Pils / 212.160.172.* / 2009-09-28 09:52
Ten cały Śniadek i "solidarność" to esencja komunizmu, zaściankowości i zacofania. Jak nic wrócą stare baby na mięsnym, traktujące klienta "z góry" i puste półki, bo przecież pracownik nie może się przemęczać zbytnią ilością towaru, pracownik ma pracować "godnie", czyli g... robić, a brać duże pieniądze. Oczywiście "godna" praca przysługuje tylko Śniadkowi, jego działaczom i innym PRL'owskim aparatczykom, cała reszta ma zap... za 1400 brutto po 12 godzin, żeby Śniadek z czerwonymi towarzyszami mógł opływać w przywileje. I potem taki się wymądrza, że on ma czas na zakupy! Że jego córka/syn nie muszą dorabiać do stypendium w niedzielę, bo on zarabia 20 tysięcy a na syna już partyjny stołek czeka! Jak chce Pan coś uregulować Panie Śniadek, to niech Pan sobie ureguluje zegarek.

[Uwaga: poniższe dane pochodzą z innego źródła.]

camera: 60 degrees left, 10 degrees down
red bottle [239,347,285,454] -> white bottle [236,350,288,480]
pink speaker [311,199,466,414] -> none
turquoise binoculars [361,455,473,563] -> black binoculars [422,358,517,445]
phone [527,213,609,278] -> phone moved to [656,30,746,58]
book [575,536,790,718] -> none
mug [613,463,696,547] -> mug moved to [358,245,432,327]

maciejstawarz / 83.17.45.* / 2009-09-28 09:29
Generalnie, jestem przeciwnikiem handlu w niedzielę, ale też nie lubię, kiedy rząd sie wtrąca w kwestie rynku. Faktem jest, że niedziela to może byc jedyny dzień w tygodniu, kiedy cała rodzina moze być razem. Tten problem nie powinien byc rozwiązany przez rząd, tylko na zasadzie uzgodnień z pracodawcami. Tylko prawda też jest taka, żę nie którzy to regularne debile i dla nich niedziela ma sens dopiero wtedy, kiedy zrobią jakieś zakupy.
Pils / 212.160.172.* / 2009-09-28 09:38
Jeszcze większe regularne debile to takie, dla których niedziela ma dopiero sens wtedy, kiedy NIE zrobią zakupów.
man13 / 2009-09-28 10:32 / Tysiącznik na forum
Albo pójdą wydać pieniądze w kinie!!!
Inteligentnego, zawsze poznać po sposobie argumentowania.